*TASK STATEMENT*
The records below need to be repeated exactly, though not their pictures.

*STORED DATA*
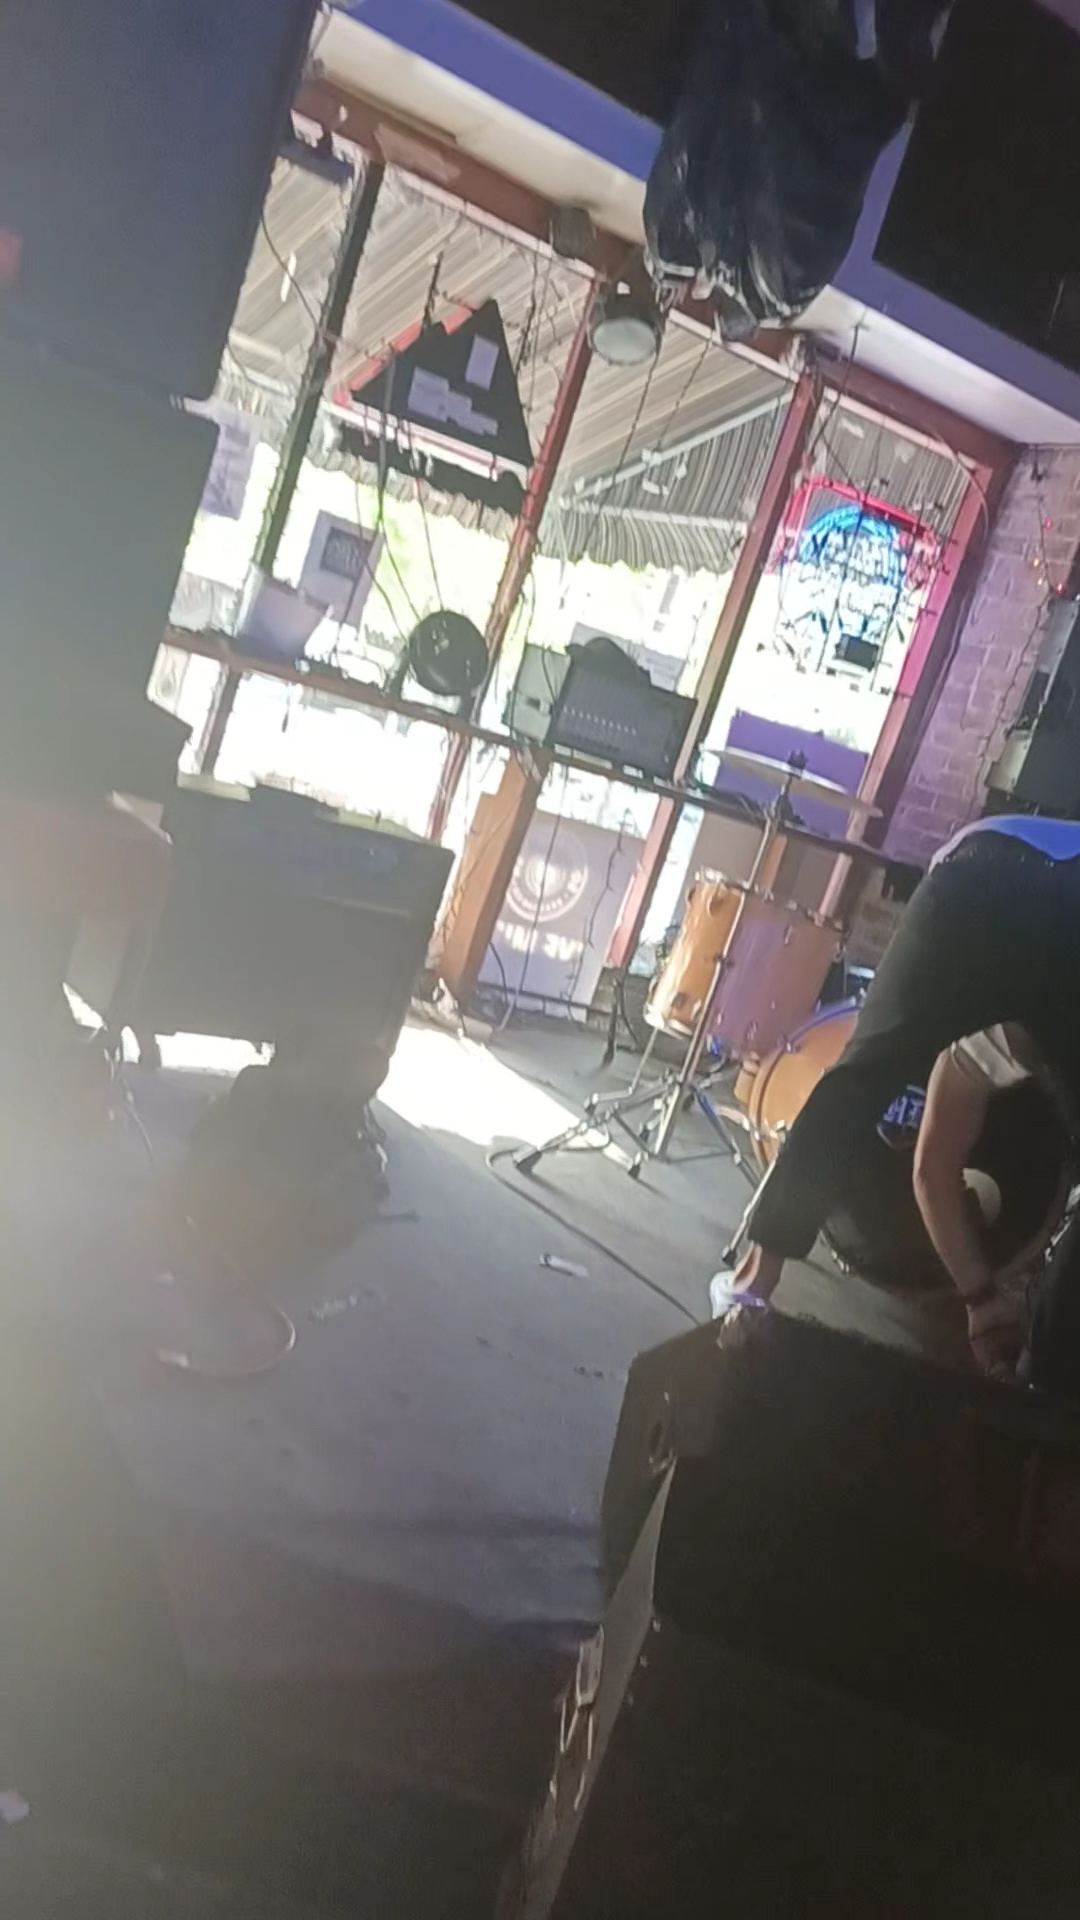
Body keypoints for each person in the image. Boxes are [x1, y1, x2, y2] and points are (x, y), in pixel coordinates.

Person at [716, 813, 1080, 1384]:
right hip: (1023, 893)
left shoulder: (994, 1044)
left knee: (862, 1079)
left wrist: (981, 1300)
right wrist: (984, 1300)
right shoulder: (1023, 1039)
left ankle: (751, 1287)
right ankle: (1049, 1388)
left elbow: (933, 1161)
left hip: (975, 876)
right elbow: (934, 1164)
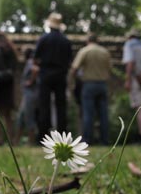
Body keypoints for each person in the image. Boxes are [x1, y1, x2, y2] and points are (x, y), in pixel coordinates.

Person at [33, 12, 72, 142]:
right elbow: (69, 60)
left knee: (44, 105)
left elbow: (35, 58)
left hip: (45, 75)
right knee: (61, 105)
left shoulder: (43, 39)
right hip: (61, 75)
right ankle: (62, 135)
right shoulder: (65, 41)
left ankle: (43, 135)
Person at [71, 33, 112, 145]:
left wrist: (76, 80)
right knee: (103, 114)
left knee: (88, 114)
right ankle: (105, 140)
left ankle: (87, 140)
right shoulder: (105, 52)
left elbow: (74, 69)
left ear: (87, 41)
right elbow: (109, 70)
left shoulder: (84, 51)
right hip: (102, 85)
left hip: (88, 84)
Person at [0, 32, 18, 145]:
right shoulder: (11, 49)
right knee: (8, 114)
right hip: (8, 84)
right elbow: (15, 66)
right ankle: (11, 139)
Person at [14, 48, 39, 145]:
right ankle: (16, 142)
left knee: (29, 117)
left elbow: (35, 70)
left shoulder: (30, 61)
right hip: (28, 95)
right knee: (21, 117)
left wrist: (30, 81)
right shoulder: (31, 61)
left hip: (30, 94)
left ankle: (31, 141)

*SOLUTION TO THE PROBLEM*
Body keypoints for each person in the image. Boxes are [x1, y1, x2, y2] and points are (x, y), in pixel coordinates.

Person at [716, 813, 1080, 1384]:
right hip: (1023, 893)
left shoulder: (994, 1044)
left knee: (862, 1079)
left wrist: (981, 1300)
right wrist: (984, 1300)
right shoulder: (1023, 1039)
left ankle: (751, 1287)
right ankle: (1049, 1388)
left elbow: (933, 1161)
left hip: (975, 876)
right elbow: (934, 1164)
Body keypoints for each person in the image. Boxes are [x1, y1, x2, y2] and points are (x, y), in pixel coordinates.

Person at [33, 12, 72, 142]:
right elbow: (69, 60)
left knee: (44, 105)
left elbow: (35, 58)
left hip: (45, 75)
right knee: (61, 105)
left shoulder: (43, 39)
right hip: (61, 75)
right ankle: (62, 135)
right shoulder: (65, 41)
left ankle: (43, 135)
Person at [71, 33, 112, 145]:
left wrist: (76, 80)
right knee: (103, 114)
left knee: (88, 114)
right ankle: (105, 140)
left ankle: (87, 140)
right shoulder: (105, 52)
left elbow: (74, 69)
left ear: (87, 41)
right elbow: (109, 70)
left shoulder: (84, 51)
right hip: (102, 85)
left hip: (88, 84)
Person at [0, 32, 18, 145]:
right shoulder: (11, 49)
right knee: (8, 114)
right hip: (8, 84)
right elbow: (15, 66)
right ankle: (11, 139)
Person at [14, 48, 39, 145]:
right ankle: (16, 142)
left knee: (29, 117)
left elbow: (35, 70)
left shoulder: (30, 61)
right hip: (28, 95)
right knee: (21, 117)
left wrist: (30, 81)
right shoulder: (31, 61)
left hip: (30, 94)
left ankle: (31, 141)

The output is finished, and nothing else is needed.